Sugar Cookies
Recipe type: Dessert
  • ¼ cup Spectrum organic shortening (or butter)
  • ¼ cup coconut oil (or butter)
  • ¾ cup sugar
  • 1 egg
  • ½ teaspoon vanilla or almond extract
  • 1 Tablespoon milk (I used almond milk)
  • 1 cup rice flour
  • ½ cup potato flour (not potato starch)
  • ½ teaspoon baking powder
  • ¼ teaspoon xanthan gum
  1. Cream together the shortening, coconut oil, and sugar.
  2. Add the egg, extract, and milk. Mix well.
  3. In a small bowl combine the dry ingredients, then add them to the ingredients in the mixing bowl. Mix together well.

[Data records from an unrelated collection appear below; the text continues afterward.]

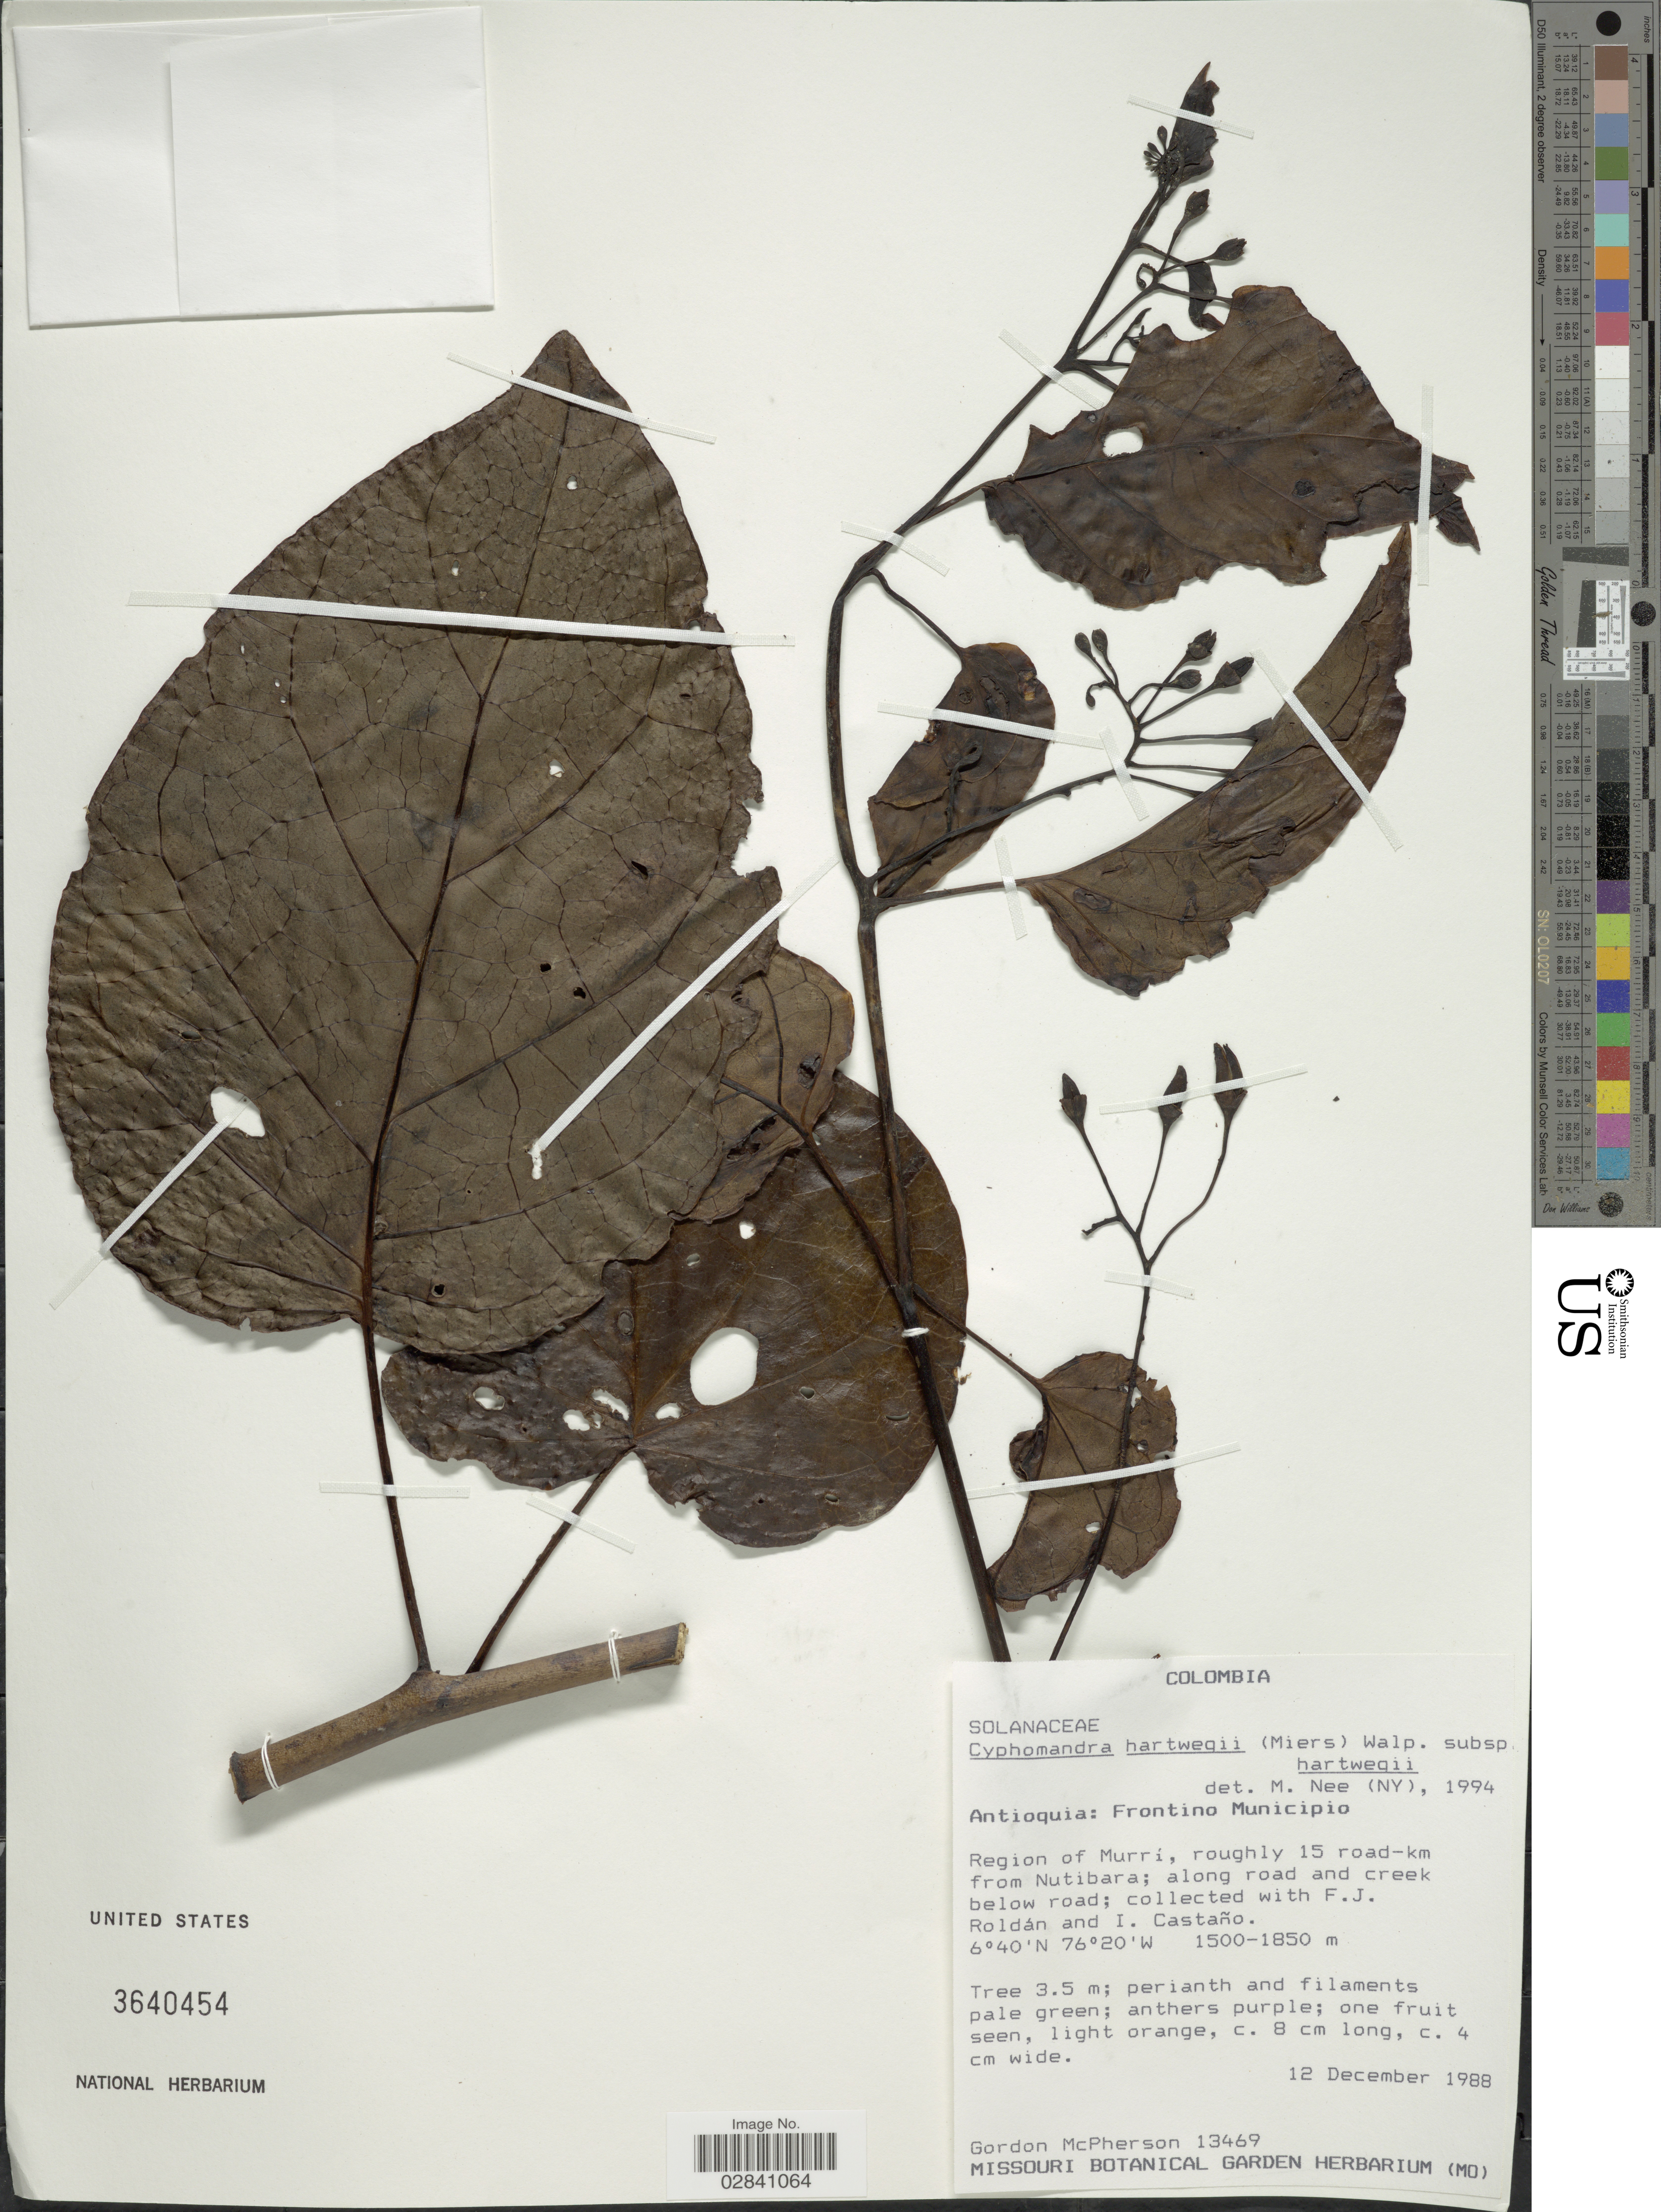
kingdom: Plantae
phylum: Tracheophyta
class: Magnoliopsida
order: Solanales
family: Solanaceae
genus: Cyphomandra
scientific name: Cyphomandra hartwegii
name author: (Miers) Sendtn. ex Walp.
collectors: G. D. McPherson, F. J. Roldán & I. Castaño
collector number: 13469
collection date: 1988-12-12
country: Colombia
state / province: Antioquia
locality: Frontino Municipio. Region of Murrí, roughly 15 road- km from Nutibara; along road and creek below road.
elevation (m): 1500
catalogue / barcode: US 3640454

  4. Use a spatula to scrape all the dough out of the bowl onto plastic wrap. Cover and chill for one hour.
  5. Preheat oven to 350°.
  6. Divide the dough in half and place on a pastry mat or silicone baking mat. Cover it with a piece of plastic wrap and roll to about ⅛ inch thickness.
  7. Use cookie cutters to cut out dough shapes.
  8. Use a spatula to transfer the dough to an ungreased cookie sheet.
  9. Decorate with sprinkles if desired.
  10. Bake at 350° for 5 – 8 minutes (depending on thickness). Keep a close eye on them because the edges will brown quickly.
  11. Makes about 30 two-inch cookies.